As well as the improved typeability of MLFT over MLST as reported by Diaz et al. [13], we found MLFT also compares favourably to sequencing in terms of time and cost. Although the use of fluorescently-labelled primers adds to the cost of standard PCR, fragment analysis was economical compared to sequencing at approximately £0.80 (1 EURO, $1.28) per read; this could have been reduced by multiplexing PCR products into one well for sizing, either using different fluorescent labels or ensuring that expected fragment sizes were sufficiently different to allow differentiation. In addition, 10/118 samples had more than one allele at one, or more, markers, which would not have been detected using direct sequence typing. This is similar to the 11.6 % of infections found to be mixed in an Italian study of humans and livestock [26]. In other studies, criteria for assignment of mixed genotypes are unclear, or more stringent. For example one Scottish study defined a sample as mixed if the height of the secondary peak was >10 % of the main peak, possibly explaining why they detected a relatively high prevalence of mixed infections - up to 37 % in Aberdeenshire [12]. The prevalence of mixed infections may also increase with age of animal sampled, as older animals will have been exposed to more sources of oocysts.
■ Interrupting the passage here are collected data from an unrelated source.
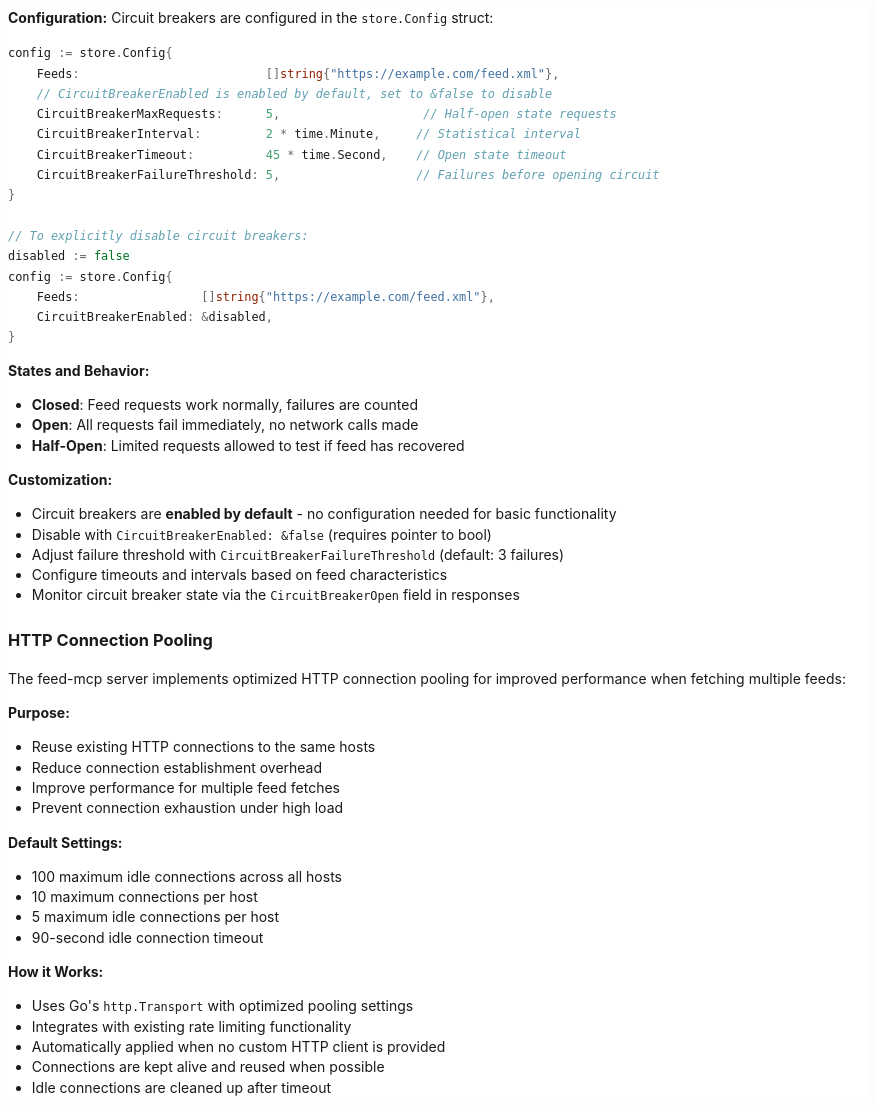 **Configuration:**
Circuit breakers are configured in the `store.Config` struct:
```go
config := store.Config{
    Feeds:                          []string{"https://example.com/feed.xml"},
    // CircuitBreakerEnabled is enabled by default, set to &false to disable
    CircuitBreakerMaxRequests:      5,                    // Half-open state requests
    CircuitBreakerInterval:         2 * time.Minute,     // Statistical interval  
    CircuitBreakerTimeout:          45 * time.Second,    // Open state timeout
    CircuitBreakerFailureThreshold: 5,                   // Failures before opening circuit
}

// To explicitly disable circuit breakers:
disabled := false
config := store.Config{
    Feeds:                 []string{"https://example.com/feed.xml"},
    CircuitBreakerEnabled: &disabled,
}
```

**States and Behavior:**
- **Closed**: Feed requests work normally, failures are counted
- **Open**: All requests fail immediately, no network calls made  
- **Half-Open**: Limited requests allowed to test if feed has recovered

**Customization:**
- Circuit breakers are **enabled by default** - no configuration needed for basic functionality
- Disable with `CircuitBreakerEnabled: &false` (requires pointer to bool)
- Adjust failure threshold with `CircuitBreakerFailureThreshold` (default: 3 failures)
- Configure timeouts and intervals based on feed characteristics
- Monitor circuit breaker state via the `CircuitBreakerOpen` field in responses

### HTTP Connection Pooling

The feed-mcp server implements optimized HTTP connection pooling for improved performance when fetching multiple feeds:

**Purpose:**
- Reuse existing HTTP connections to the same hosts
- Reduce connection establishment overhead
- Improve performance for multiple feed fetches
- Prevent connection exhaustion under high load

**Default Settings:**
- 100 maximum idle connections across all hosts
- 10 maximum connections per host
- 5 maximum idle connections per host  
- 90-second idle connection timeout

**How it Works:**
- Uses Go's `http.Transport` with optimized pooling settings
- Integrates with existing rate limiting functionality
- Automatically applied when no custom HTTP client is provided
- Connections are kept alive and reused when possible
- Idle connections are cleaned up after timeout
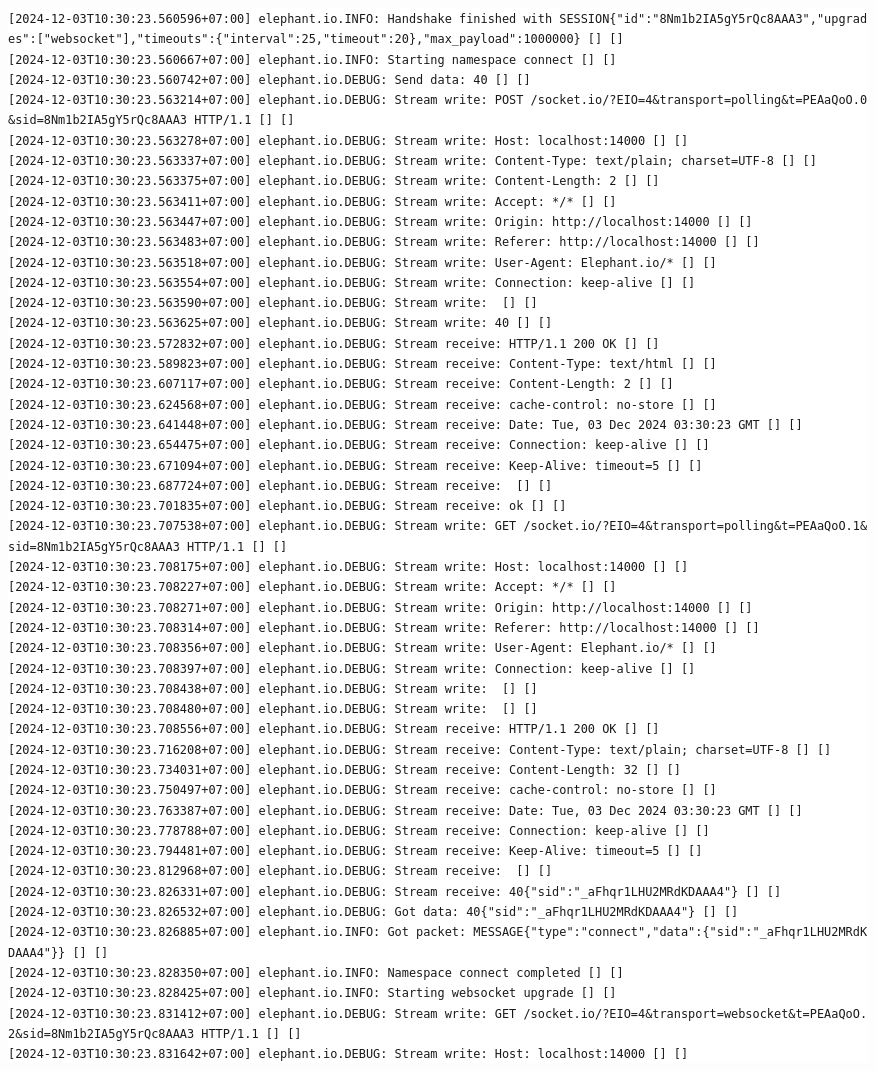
 ```log
[2024-12-03T10:30:23.560596+07:00] elephant.io.INFO: Handshake finished with SESSION{"id":"8Nm1b2IA5gY5rQc8AAA3","upgrades":["websocket"],"timeouts":{"interval":25,"timeout":20},"max_payload":1000000} [] []
[2024-12-03T10:30:23.560667+07:00] elephant.io.INFO: Starting namespace connect [] []
[2024-12-03T10:30:23.560742+07:00] elephant.io.DEBUG: Send data: 40 [] []
[2024-12-03T10:30:23.563214+07:00] elephant.io.DEBUG: Stream write: POST /socket.io/?EIO=4&transport=polling&t=PEAaQoO.0&sid=8Nm1b2IA5gY5rQc8AAA3 HTTP/1.1 [] []
[2024-12-03T10:30:23.563278+07:00] elephant.io.DEBUG: Stream write: Host: localhost:14000 [] []
[2024-12-03T10:30:23.563337+07:00] elephant.io.DEBUG: Stream write: Content-Type: text/plain; charset=UTF-8 [] []
[2024-12-03T10:30:23.563375+07:00] elephant.io.DEBUG: Stream write: Content-Length: 2 [] []
[2024-12-03T10:30:23.563411+07:00] elephant.io.DEBUG: Stream write: Accept: */* [] []
[2024-12-03T10:30:23.563447+07:00] elephant.io.DEBUG: Stream write: Origin: http://localhost:14000 [] []
[2024-12-03T10:30:23.563483+07:00] elephant.io.DEBUG: Stream write: Referer: http://localhost:14000 [] []
[2024-12-03T10:30:23.563518+07:00] elephant.io.DEBUG: Stream write: User-Agent: Elephant.io/* [] []
[2024-12-03T10:30:23.563554+07:00] elephant.io.DEBUG: Stream write: Connection: keep-alive [] []
[2024-12-03T10:30:23.563590+07:00] elephant.io.DEBUG: Stream write:  [] []
[2024-12-03T10:30:23.563625+07:00] elephant.io.DEBUG: Stream write: 40 [] []
[2024-12-03T10:30:23.572832+07:00] elephant.io.DEBUG: Stream receive: HTTP/1.1 200 OK [] []
[2024-12-03T10:30:23.589823+07:00] elephant.io.DEBUG: Stream receive: Content-Type: text/html [] []
[2024-12-03T10:30:23.607117+07:00] elephant.io.DEBUG: Stream receive: Content-Length: 2 [] []
[2024-12-03T10:30:23.624568+07:00] elephant.io.DEBUG: Stream receive: cache-control: no-store [] []
[2024-12-03T10:30:23.641448+07:00] elephant.io.DEBUG: Stream receive: Date: Tue, 03 Dec 2024 03:30:23 GMT [] []
[2024-12-03T10:30:23.654475+07:00] elephant.io.DEBUG: Stream receive: Connection: keep-alive [] []
[2024-12-03T10:30:23.671094+07:00] elephant.io.DEBUG: Stream receive: Keep-Alive: timeout=5 [] []
[2024-12-03T10:30:23.687724+07:00] elephant.io.DEBUG: Stream receive:  [] []
[2024-12-03T10:30:23.701835+07:00] elephant.io.DEBUG: Stream receive: ok [] []
[2024-12-03T10:30:23.707538+07:00] elephant.io.DEBUG: Stream write: GET /socket.io/?EIO=4&transport=polling&t=PEAaQoO.1&sid=8Nm1b2IA5gY5rQc8AAA3 HTTP/1.1 [] []
[2024-12-03T10:30:23.708175+07:00] elephant.io.DEBUG: Stream write: Host: localhost:14000 [] []
[2024-12-03T10:30:23.708227+07:00] elephant.io.DEBUG: Stream write: Accept: */* [] []
[2024-12-03T10:30:23.708271+07:00] elephant.io.DEBUG: Stream write: Origin: http://localhost:14000 [] []
[2024-12-03T10:30:23.708314+07:00] elephant.io.DEBUG: Stream write: Referer: http://localhost:14000 [] []
[2024-12-03T10:30:23.708356+07:00] elephant.io.DEBUG: Stream write: User-Agent: Elephant.io/* [] []
[2024-12-03T10:30:23.708397+07:00] elephant.io.DEBUG: Stream write: Connection: keep-alive [] []
[2024-12-03T10:30:23.708438+07:00] elephant.io.DEBUG: Stream write:  [] []
[2024-12-03T10:30:23.708480+07:00] elephant.io.DEBUG: Stream write:  [] []
[2024-12-03T10:30:23.708556+07:00] elephant.io.DEBUG: Stream receive: HTTP/1.1 200 OK [] []
[2024-12-03T10:30:23.716208+07:00] elephant.io.DEBUG: Stream receive: Content-Type: text/plain; charset=UTF-8 [] []
[2024-12-03T10:30:23.734031+07:00] elephant.io.DEBUG: Stream receive: Content-Length: 32 [] []
[2024-12-03T10:30:23.750497+07:00] elephant.io.DEBUG: Stream receive: cache-control: no-store [] []
[2024-12-03T10:30:23.763387+07:00] elephant.io.DEBUG: Stream receive: Date: Tue, 03 Dec 2024 03:30:23 GMT [] []
[2024-12-03T10:30:23.778788+07:00] elephant.io.DEBUG: Stream receive: Connection: keep-alive [] []
[2024-12-03T10:30:23.794481+07:00] elephant.io.DEBUG: Stream receive: Keep-Alive: timeout=5 [] []
[2024-12-03T10:30:23.812968+07:00] elephant.io.DEBUG: Stream receive:  [] []
[2024-12-03T10:30:23.826331+07:00] elephant.io.DEBUG: Stream receive: 40{"sid":"_aFhqr1LHU2MRdKDAAA4"} [] []
[2024-12-03T10:30:23.826532+07:00] elephant.io.DEBUG: Got data: 40{"sid":"_aFhqr1LHU2MRdKDAAA4"} [] []
[2024-12-03T10:30:23.826885+07:00] elephant.io.INFO: Got packet: MESSAGE{"type":"connect","data":{"sid":"_aFhqr1LHU2MRdKDAAA4"}} [] []
[2024-12-03T10:30:23.828350+07:00] elephant.io.INFO: Namespace connect completed [] []
[2024-12-03T10:30:23.828425+07:00] elephant.io.INFO: Starting websocket upgrade [] []
[2024-12-03T10:30:23.831412+07:00] elephant.io.DEBUG: Stream write: GET /socket.io/?EIO=4&transport=websocket&t=PEAaQoO.2&sid=8Nm1b2IA5gY5rQc8AAA3 HTTP/1.1 [] []
[2024-12-03T10:30:23.831642+07:00] elephant.io.DEBUG: Stream write: Host: localhost:14000 [] []
```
However the advantages of MLST are that it provides greater discrimination than MLFT and both accuracy and reproducibility are superior, in single genotype infections.
Our preferred software was STRand, as we found that PeakScanner had problems with bleed-through in the event of the product being too strong. This problem can be easily detected and manually corrected using STRand. When comparing results we found minimal variation when the same sample was sized with the two different softwares. Both of these softwares are free to download.